* Records for this task
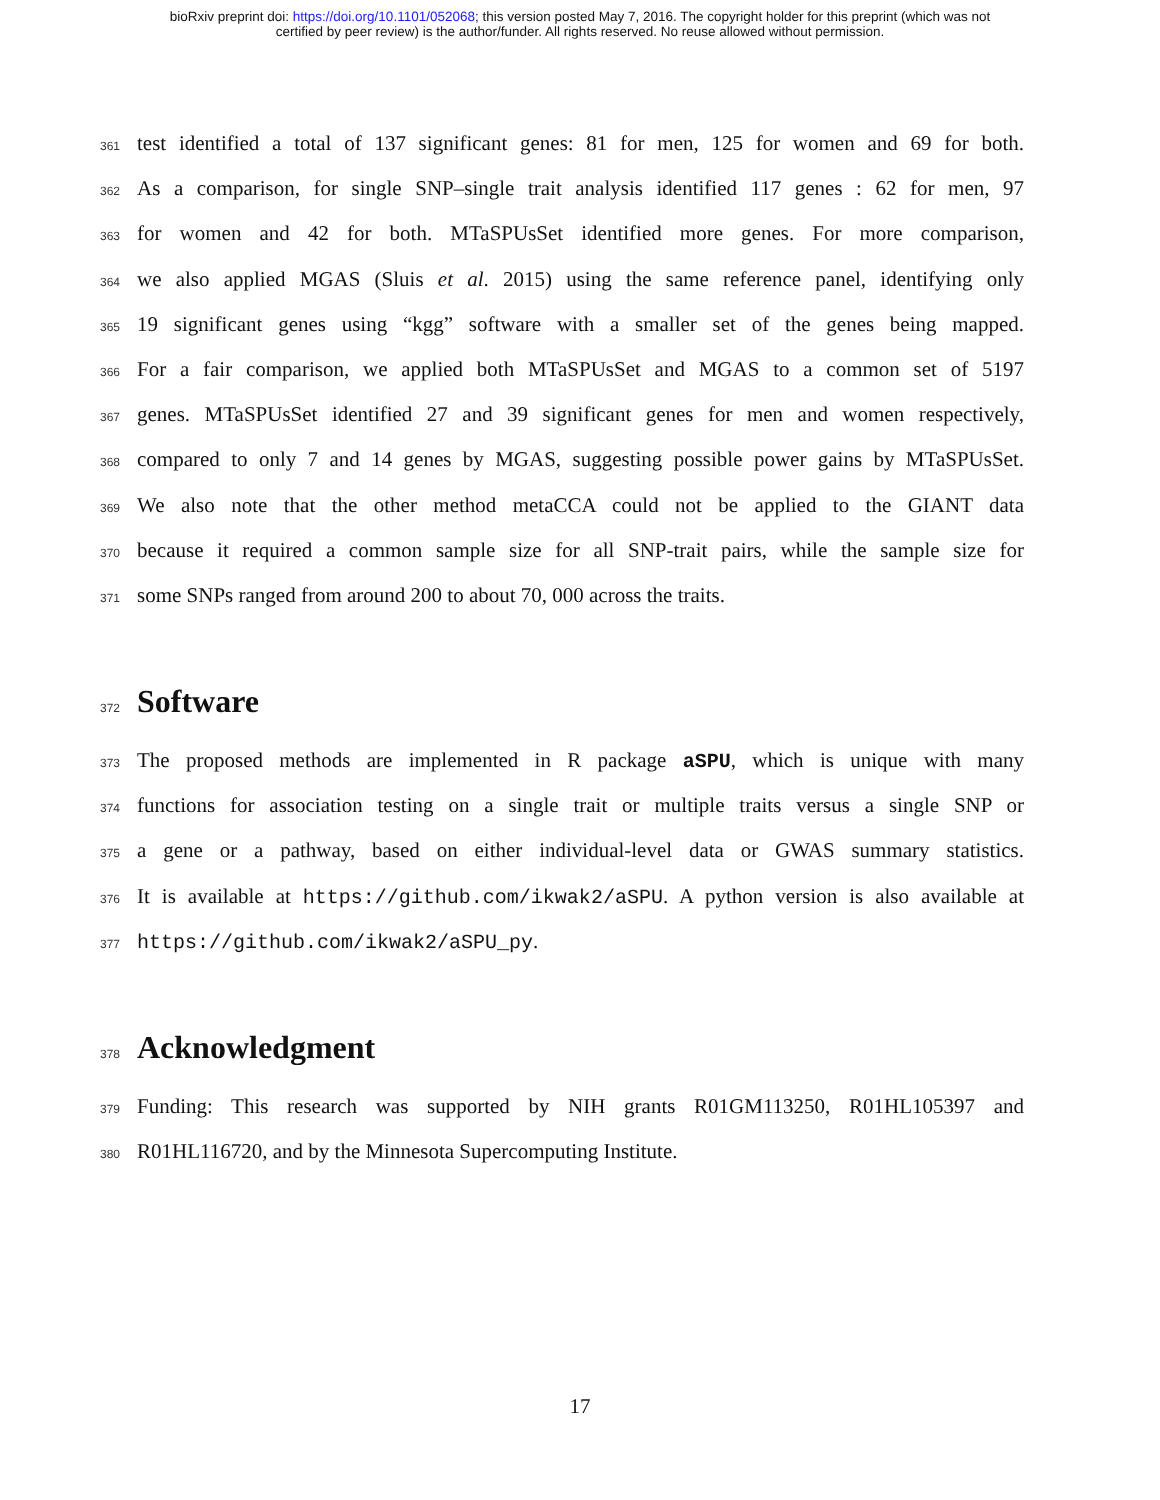bioRxiv preprint doi: https://doi.org/10.1101/052068; this version posted May 7, 2016. The copyright holder for this preprint (which was not
certified by peer review) is the author/funder. All rights reserved. No reuse allowed without permission.
361 test identified a total of 137 significant genes: 81 for men, 125 for women and 69 for both.
362 As a comparison, for single SNP–single trait analysis identified 117 genes : 62 for men, 97
363 for women and 42 for both. MTaSPUsSet identified more genes. For more comparison,
364 we also applied MGAS (Sluis et al. 2015) using the same reference panel, identifying only
365 19 significant genes using “kgg” software with a smaller set of the genes being mapped.
366 For a fair comparison, we applied both MTaSPUsSet and MGAS to a common set of 5197
367 genes. MTaSPUsSet identified 27 and 39 significant genes for men and women respectively,
368 compared to only 7 and 14 genes by MGAS, suggesting possible power gains by MTaSPUsSet.
369 We also note that the other method metaCCA could not be applied to the GIANT data
370 because it required a common sample size for all SNP-trait pairs, while the sample size for
371 some SNPs ranged from around 200 to about 70, 000 across the traits.
372 Software
373 The proposed methods are implemented in R package aSPU, which is unique with many
374 functions for association testing on a single trait or multiple traits versus a single SNP or
375 a gene or a pathway, based on either individual-level data or GWAS summary statistics.
376 It is available at https://github.com/ikwak2/aSPU. A python version is also available at
377 https://github.com/ikwak2/aSPU_py.
378 Acknowledgment
379 Funding: This research was supported by NIH grants R01GM113250, R01HL105397 and
380 R01HL116720, and by the Minnesota Supercomputing Institute.
17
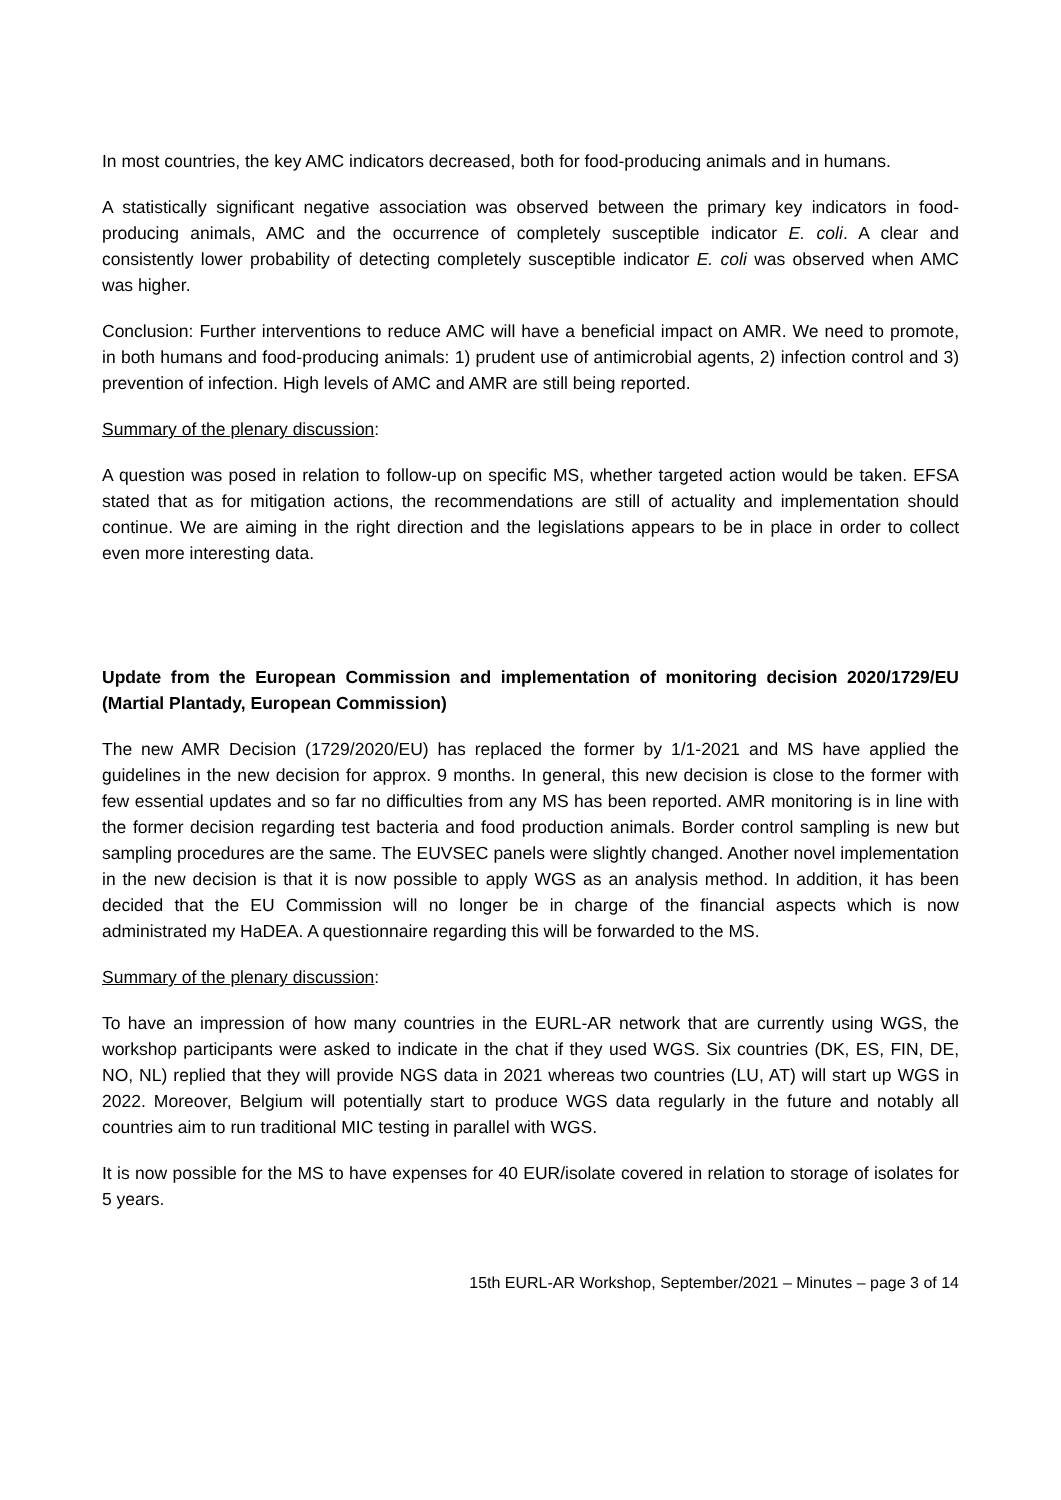In most countries, the key AMC indicators decreased, both for food-producing animals and in humans.
A statistically significant negative association was observed between the primary key indicators in food-producing animals, AMC and the occurrence of completely susceptible indicator E. coli. A clear and consistently lower probability of detecting completely susceptible indicator E. coli was observed when AMC was higher.
Conclusion: Further interventions to reduce AMC will have a beneficial impact on AMR. We need to promote, in both humans and food-producing animals: 1) prudent use of antimicrobial agents, 2) infection control and 3) prevention of infection. High levels of AMC and AMR are still being reported.
Summary of the plenary discussion:
A question was posed in relation to follow-up on specific MS, whether targeted action would be taken. EFSA stated that as for mitigation actions, the recommendations are still of actuality and implementation should continue. We are aiming in the right direction and the legislations appears to be in place in order to collect even more interesting data.
Update from the European Commission and implementation of monitoring decision 2020/1729/EU (Martial Plantady, European Commission)
The new AMR Decision (1729/2020/EU) has replaced the former by 1/1-2021 and MS have applied the guidelines in the new decision for approx. 9 months. In general, this new decision is close to the former with few essential updates and so far no difficulties from any MS has been reported. AMR monitoring is in line with the former decision regarding test bacteria and food production animals. Border control sampling is new but sampling procedures are the same. The EUVSEC panels were slightly changed. Another novel implementation in the new decision is that it is now possible to apply WGS as an analysis method. In addition, it has been decided that the EU Commission will no longer be in charge of the financial aspects which is now administrated my HaDEA. A questionnaire regarding this will be forwarded to the MS.
Summary of the plenary discussion:
To have an impression of how many countries in the EURL-AR network that are currently using WGS, the workshop participants were asked to indicate in the chat if they used WGS. Six countries (DK, ES, FIN, DE, NO, NL) replied that they will provide NGS data in 2021 whereas two countries (LU, AT) will start up WGS in 2022. Moreover, Belgium will potentially start to produce WGS data regularly in the future and notably all countries aim to run traditional MIC testing in parallel with WGS.
It is now possible for the MS to have expenses for 40 EUR/isolate covered in relation to storage of isolates for 5 years.
15th EURL-AR Workshop, September/2021 – Minutes – page 3 of 14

* Task details
For the records above, give every line again exactly and skip the pictures.

* Exercise answer
bioRxiv preprint doi: https://doi.org/10.1101/052068; this version posted May 7, 2016. The copyright holder for this preprint (which was not
certified by peer review) is the author/funder. All rights reserved. No reuse allowed without permission.
361 test identified a total of 137 significant genes: 81 for men, 125 for women and 69 for both.
362 As a comparison, for single SNP–single trait analysis identified 117 genes : 62 for men, 97
363 for women and 42 for both. MTaSPUsSet identified more genes. For more comparison,
364 we also applied MGAS (Sluis et al. 2015) using the same reference panel, identifying only
365 19 significant genes using “kgg” software with a smaller set of the genes being mapped.
366 For a fair comparison, we applied both MTaSPUsSet and MGAS to a common set of 5197
367 genes. MTaSPUsSet identified 27 and 39 significant genes for men and women respectively,
368 compared to only 7 and 14 genes by MGAS, suggesting possible power gains by MTaSPUsSet.
369 We also note that the other method metaCCA could not be applied to the GIANT data
370 because it required a common sample size for all SNP-trait pairs, while the sample size for
371 some SNPs ranged from around 200 to about 70, 000 across the traits.
372 Software
373 The proposed methods are implemented in R package aSPU, which is unique with many
374 functions for association testing on a single trait or multiple traits versus a single SNP or
375 a gene or a pathway, based on either individual-level data or GWAS summary statistics.
376 It is available at https://github.com/ikwak2/aSPU. A python version is also available at
377 https://github.com/ikwak2/aSPU_py.
378 Acknowledgment
379 Funding: This research was supported by NIH grants R01GM113250, R01HL105397 and
380 R01HL116720, and by the Minnesota Supercomputing Institute.
17
In most countries, the key AMC indicators decreased, both for food-producing animals and in humans.
A statistically significant negative association was observed between the primary key indicators in food-producing animals, AMC and the occurrence of completely susceptible indicator E. coli. A clear and consistently lower probability of detecting completely susceptible indicator E. coli was observed when AMC was higher.
Conclusion: Further interventions to reduce AMC will have a beneficial impact on AMR. We need to promote, in both humans and food-producing animals: 1) prudent use of antimicrobial agents, 2) infection control and 3) prevention of infection. High levels of AMC and AMR are still being reported.
Summary of the plenary discussion:
A question was posed in relation to follow-up on specific MS, whether targeted action would be taken. EFSA stated that as for mitigation actions, the recommendations are still of actuality and implementation should continue. We are aiming in the right direction and the legislations appears to be in place in order to collect even more interesting data.
Update from the European Commission and implementation of monitoring decision 2020/1729/EU (Martial Plantady, European Commission)
The new AMR Decision (1729/2020/EU) has replaced the former by 1/1-2021 and MS have applied the guidelines in the new decision for approx. 9 months. In general, this new decision is close to the former with few essential updates and so far no difficulties from any MS has been reported. AMR monitoring is in line with the former decision regarding test bacteria and food production animals. Border control sampling is new but sampling procedures are the same. The EUVSEC panels were slightly changed. Another novel implementation in the new decision is that it is now possible to apply WGS as an analysis method. In addition, it has been decided that the EU Commission will no longer be in charge of the financial aspects which is now administrated my HaDEA. A questionnaire regarding this will be forwarded to the MS.
Summary of the plenary discussion:
To have an impression of how many countries in the EURL-AR network that are currently using WGS, the workshop participants were asked to indicate in the chat if they used WGS. Six countries (DK, ES, FIN, DE, NO, NL) replied that they will provide NGS data in 2021 whereas two countries (LU, AT) will start up WGS in 2022. Moreover, Belgium will potentially start to produce WGS data regularly in the future and notably all countries aim to run traditional MIC testing in parallel with WGS.
It is now possible for the MS to have expenses for 40 EUR/isolate covered in relation to storage of isolates for 5 years.
15th EURL-AR Workshop, September/2021 – Minutes – page 3 of 14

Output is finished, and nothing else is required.